═══ Data for this task
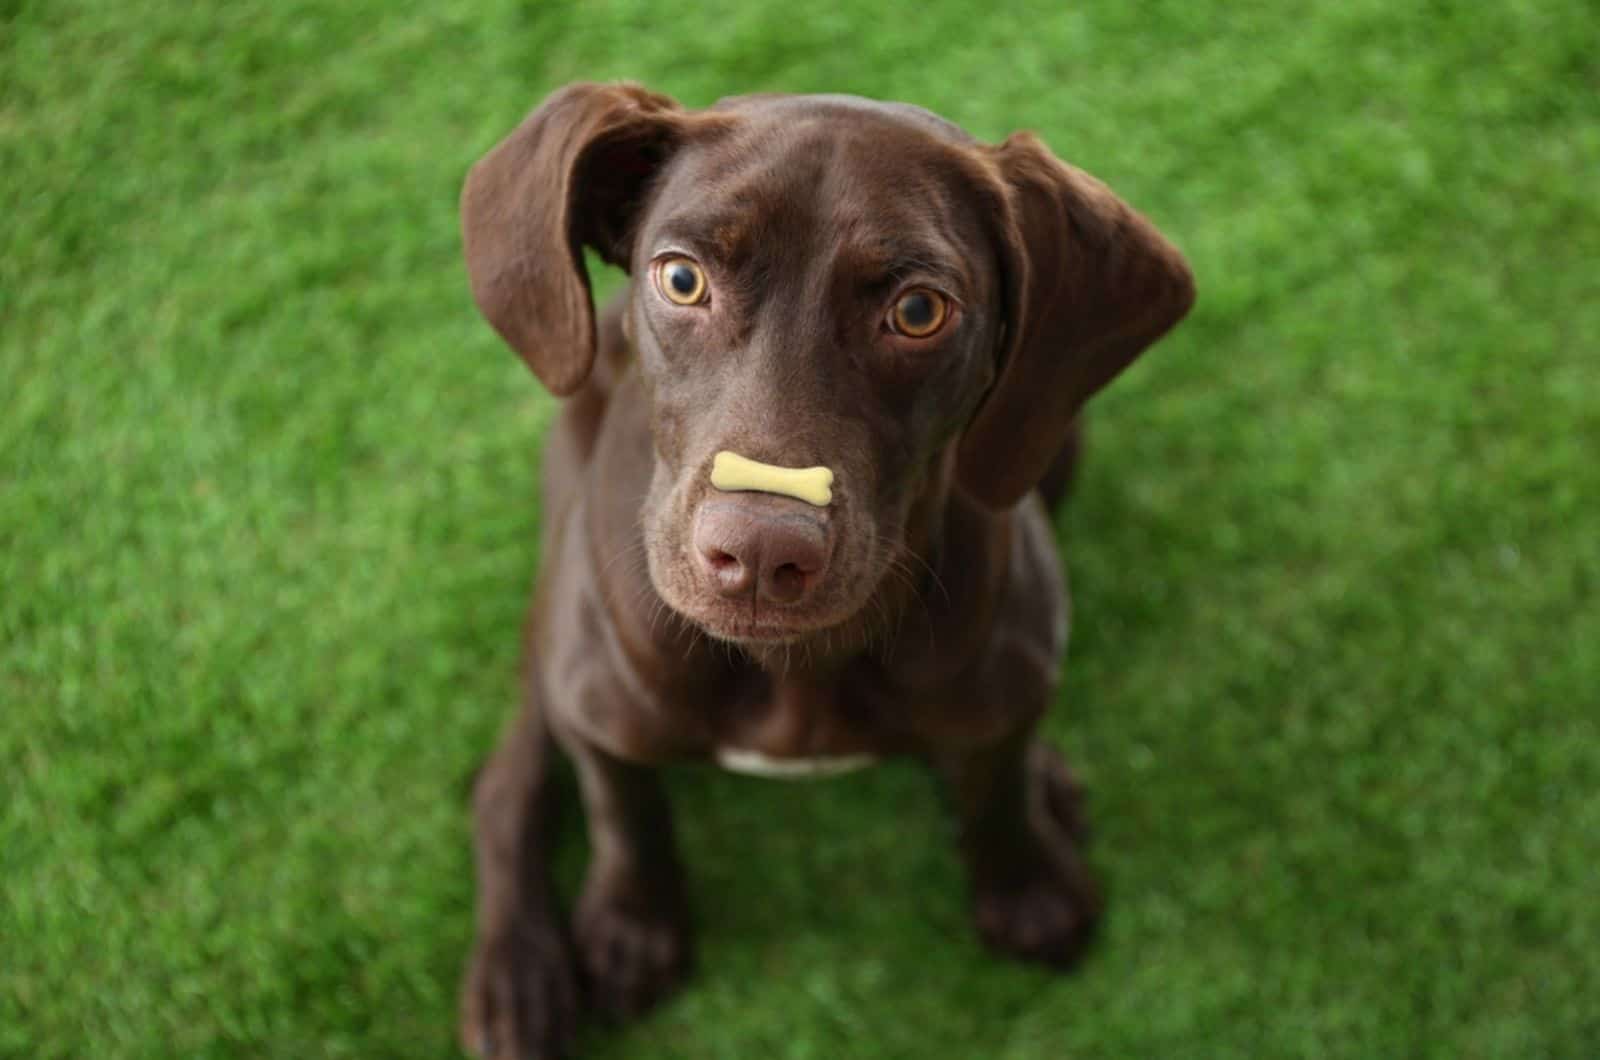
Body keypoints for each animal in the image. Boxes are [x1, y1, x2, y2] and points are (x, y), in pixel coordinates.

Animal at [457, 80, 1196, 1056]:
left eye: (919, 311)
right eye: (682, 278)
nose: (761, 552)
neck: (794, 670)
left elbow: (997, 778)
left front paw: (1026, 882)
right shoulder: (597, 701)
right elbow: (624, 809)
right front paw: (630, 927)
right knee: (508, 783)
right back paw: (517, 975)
══════
═══ Data for this task
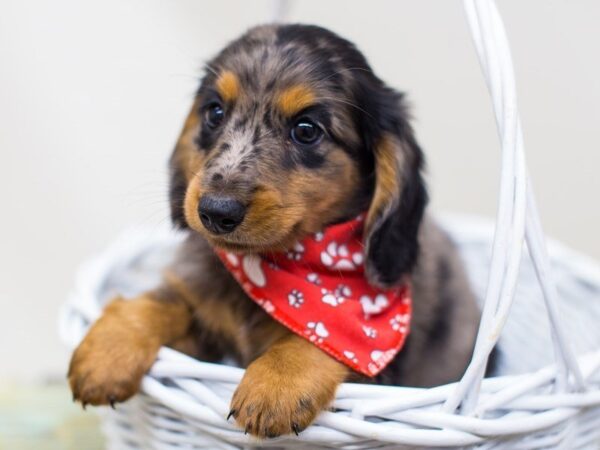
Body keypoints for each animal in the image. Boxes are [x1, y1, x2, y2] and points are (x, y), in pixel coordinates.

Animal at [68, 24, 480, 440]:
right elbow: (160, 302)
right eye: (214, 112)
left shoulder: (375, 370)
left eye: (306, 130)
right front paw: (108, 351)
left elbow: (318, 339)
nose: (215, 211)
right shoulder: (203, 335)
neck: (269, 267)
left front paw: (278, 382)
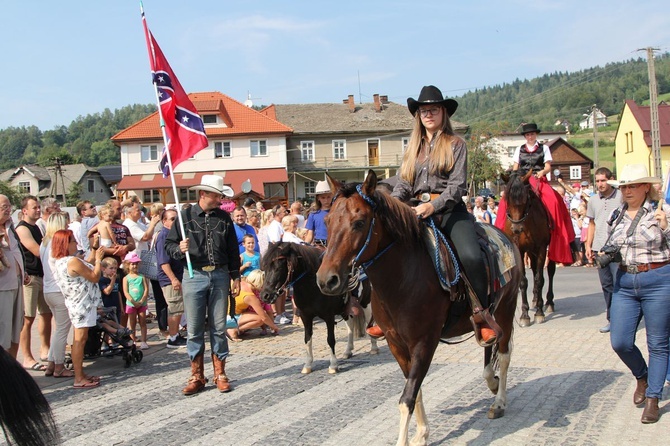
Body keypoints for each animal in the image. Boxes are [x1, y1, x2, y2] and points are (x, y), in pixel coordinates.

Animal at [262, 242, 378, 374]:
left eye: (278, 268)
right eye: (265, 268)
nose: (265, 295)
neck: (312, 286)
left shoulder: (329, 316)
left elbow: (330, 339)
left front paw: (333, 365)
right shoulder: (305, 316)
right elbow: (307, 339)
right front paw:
══════
* Exercise: Only one stretch of the data above is needed. Restate it word for word, from the line containing "right shoulder: (597, 701)" through the line containing "right back paw: (517, 975)", both ends included.

* Answer section:
right shoulder: (597, 701)
right elbow: (624, 809)
right front paw: (630, 927)
right knee: (508, 783)
right back paw: (517, 975)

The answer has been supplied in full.